今天看到一個有趣的地方就是在計算memory zone的watermark值的變化:
在kernel-4.4中:
static void __setup_per_zone_wmarks(void)
{
unsigned long pages_min = min_free_kbytes >> (PAGE_SHIFT - 10);------------(1)
unsigned long pages_low = extra_free_kbytes >> (PAGE_SHIFT - 10);----------(2)
unsigned long lowmem_pages = 0;
struct zone *zone;
unsigned long flags;
/* Calculate total number of !ZONE_HIGHMEM pages */
for_each_zone(zone) {
if (IS_ZONE_MOVABLE_CMA_ZONE(zone))
continue;
if (!is_highmem(zone))
lowmem_pages += zone->managed_pages;----------------(3)
}
for_each_zone(zone) {
u64 min, low;
spin_lock_irqsave(&zone->lock, flags);
min = (u64)pages_min * zone->managed_pages;
do_div(min, lowmem_pages);------------------------(4)

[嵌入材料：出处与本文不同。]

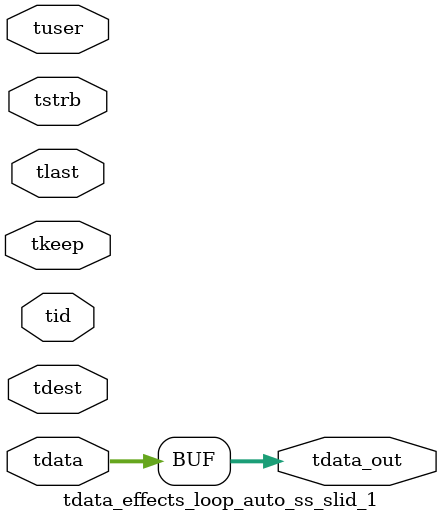
<source format=v>


`timescale 1ps/1ps

module tdata_effects_loop_auto_ss_slid_1 #
(
parameter C_S_AXIS_TDATA_WIDTH = 32,
parameter C_S_AXIS_TUSER_WIDTH = 0,
parameter C_S_AXIS_TID_WIDTH   = 0,
parameter C_S_AXIS_TDEST_WIDTH = 0,
parameter C_M_AXIS_TDATA_WIDTH = 32
)
(
input  [(C_S_AXIS_TDATA_WIDTH == 0 ? 1 : C_S_AXIS_TDATA_WIDTH)-1:0     ] tdata,
input  [(C_S_AXIS_TUSER_WIDTH == 0 ? 1 : C_S_AXIS_TUSER_WIDTH)-1:0     ] tuser,
input  [(C_S_AXIS_TID_WIDTH   == 0 ? 1 : C_S_AXIS_TID_WIDTH)-1:0       ] tid,
input  [(C_S_AXIS_TDEST_WIDTH == 0 ? 1 : C_S_AXIS_TDEST_WIDTH)-1:0     ] tdest,
input  [(C_S_AXIS_TDATA_WIDTH/8)-1:0 ] tkeep,
input  [(C_S_AXIS_TDATA_WIDTH/8)-1:0 ] tstrb,
input                                                                    tlast,
output [C_M_AXIS_TDATA_WIDTH-1:0] tdata_out
);

assign tdata_out = {tdata[63:0]};

endmodule


</source>
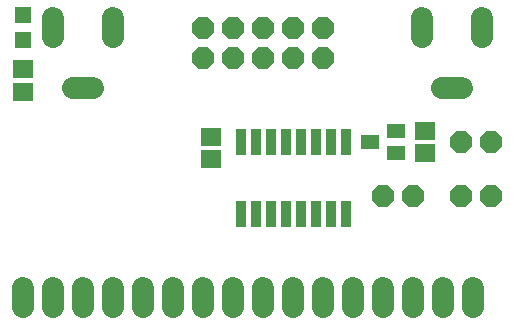
<source format=gts>
G75*
G70*
%OFA0B0*%
%FSLAX24Y24*%
%IPPOS*%
%LPD*%
%AMOC8*
5,1,8,0,0,1.08239X$1,22.5*
%
%ADD10R,0.0552X0.0552*%
%ADD11R,0.0710X0.0592*%
%ADD12R,0.0671X0.0592*%
%ADD13C,0.0720*%
%ADD14R,0.0340X0.0880*%
%ADD15OC8,0.0720*%
%ADD16R,0.0631X0.0474*%
D10*
X001682Y011125D03*
X001682Y011952D03*
D11*
X001682Y010162D03*
X001682Y009414D03*
X015082Y008112D03*
X015082Y007364D03*
D12*
X007932Y007164D03*
X007932Y007912D03*
D13*
X001682Y002858D02*
X001682Y002218D01*
X002682Y002218D02*
X002682Y002858D01*
X003682Y002858D02*
X003682Y002218D01*
X004682Y002218D02*
X004682Y002858D01*
X005682Y002858D02*
X005682Y002218D01*
X006682Y002218D02*
X006682Y002858D01*
X007682Y002858D02*
X007682Y002218D01*
X008682Y002218D02*
X008682Y002858D01*
X009682Y002858D02*
X009682Y002218D01*
X010682Y002218D02*
X010682Y002858D01*
X011682Y002858D02*
X011682Y002218D01*
X012682Y002218D02*
X012682Y002858D01*
X013682Y002858D02*
X013682Y002218D01*
X014682Y002218D02*
X014682Y002858D01*
X015682Y002858D02*
X015682Y002218D01*
X016682Y002218D02*
X016682Y002858D01*
X016302Y009538D02*
X015662Y009538D01*
X014982Y011218D02*
X014982Y011858D01*
X016982Y011858D02*
X016982Y011218D01*
X004682Y011218D02*
X004682Y011858D01*
X002682Y011858D02*
X002682Y011218D01*
X003362Y009538D02*
X004002Y009538D01*
D14*
X008932Y007748D03*
X009432Y007748D03*
X009932Y007748D03*
X010432Y007748D03*
X010932Y007748D03*
X011432Y007748D03*
X011932Y007748D03*
X012432Y007748D03*
X012432Y005328D03*
X011932Y005328D03*
X011432Y005328D03*
X010932Y005328D03*
X010432Y005328D03*
X009932Y005328D03*
X009432Y005328D03*
X008932Y005328D03*
D15*
X013682Y005938D03*
X014682Y005938D03*
X016282Y005938D03*
X017282Y005938D03*
X017282Y007738D03*
X016282Y007738D03*
X011682Y010538D03*
X010682Y010538D03*
X009682Y010538D03*
X008682Y010538D03*
X007682Y010538D03*
X007682Y011538D03*
X008682Y011538D03*
X009682Y011538D03*
X010682Y011538D03*
X011682Y011538D03*
D16*
X014115Y008112D03*
X013249Y007738D03*
X014115Y007364D03*
M02*

</source>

low = (u64)pages_low * zone->managed_pages;
if (IS_ENABLED(CONFIG_ZONE_MOVABLE_CMA))
do_div(low, lowmem_pages);-----------------(5)
else
do_div(low, vm_total_pages);
if (is_highmem(zone)) {
/*
* __GFP_HIGH and PF_MEMALLOC allocations usually don't
* need highmem pages, so cap pages_min to a small
* value here.
*
* The WMARK_HIGH-WMARK_LOW and (WMARK_LOW-WMARK_MIN)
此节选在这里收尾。